TAMIL homograph sequences for addition to chapter 12

Submitted by: A. Freytag

Date: 2018-06-25

The following are being discussed as homograph variants for purposes of the Label Generation Rules for the DNS Root Zone for Tamil.

Unlike all the other "exact" lookalikes considered there, they  appear not to be covered in Unicode 11.0.0 chapter 12. Their common feature is the presence of Tamil letter LLA.

These might be useful additions for some table in chapter 12. Generally, users not deeply familiar with a script would not expect that kind of presentation overlap. It is of particular concern to identifiers in public zones (any place where many people can register a public identifier with minimal constraints) and of course, of particular importance in the Root Zone of the DNS.

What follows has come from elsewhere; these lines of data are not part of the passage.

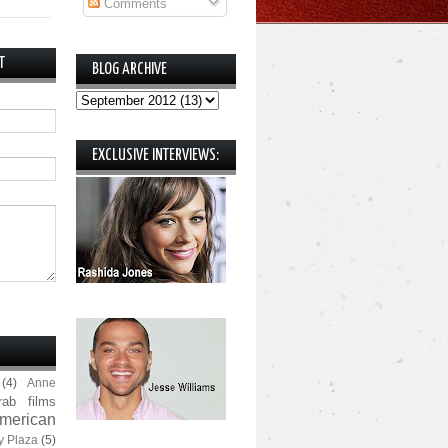
Comments
T
BLOG ARCHIVE
EXCLUSIVE INTERVIEWS:
(4)
Anne
rab films
merican
y Plaza
(5)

(Note that all other homograph cases for Tamil are documented in Chapter 12).

In addition, this might be useful to add to the data for UTS # 39 for the sequence that doesn't exist there already.

 

1.     TAMIL LETTER AU with TAMIL LETTER O followed by TAMIL LETTER LLA:

This variant pair involves the pure vowel TAMIL LETTER AU ( U+0B94) which looks exactly similar to the vowel + Consonant TAMIL LETTER O + TAMIL LETTER LLA (ஒள U+0B92 U+0BB3) combination. These two cases can cause confusion even to a careful observer and hence are being proposed as variants.

 

Variant 1

Variant 2

U+0B94

ஒள

U+0B92 U+0BB3

Table 15: Proposed Variants - Set 1


2         TAMIL VOWEL SIGN AU with TAMIL VOWEL SIGN E followed by TAMIL LETTER LLA:

This variant pair involves the split Matra TAMIL VOWEL SIGN AU ( U+0BCC) having left and right side catenators which sit on the preceding consonant. It looks exactly alike to a combination of Matra TAMIL VOWEL SIGN E (U + 0BC6) followed by consonant TAMIL LETTER LLA (U+0BB3).

Variant 1

Variant 2

U+0BCC

ெள

U+0BC6 U+0BB3

Table 16: Proposed Variants - Set 2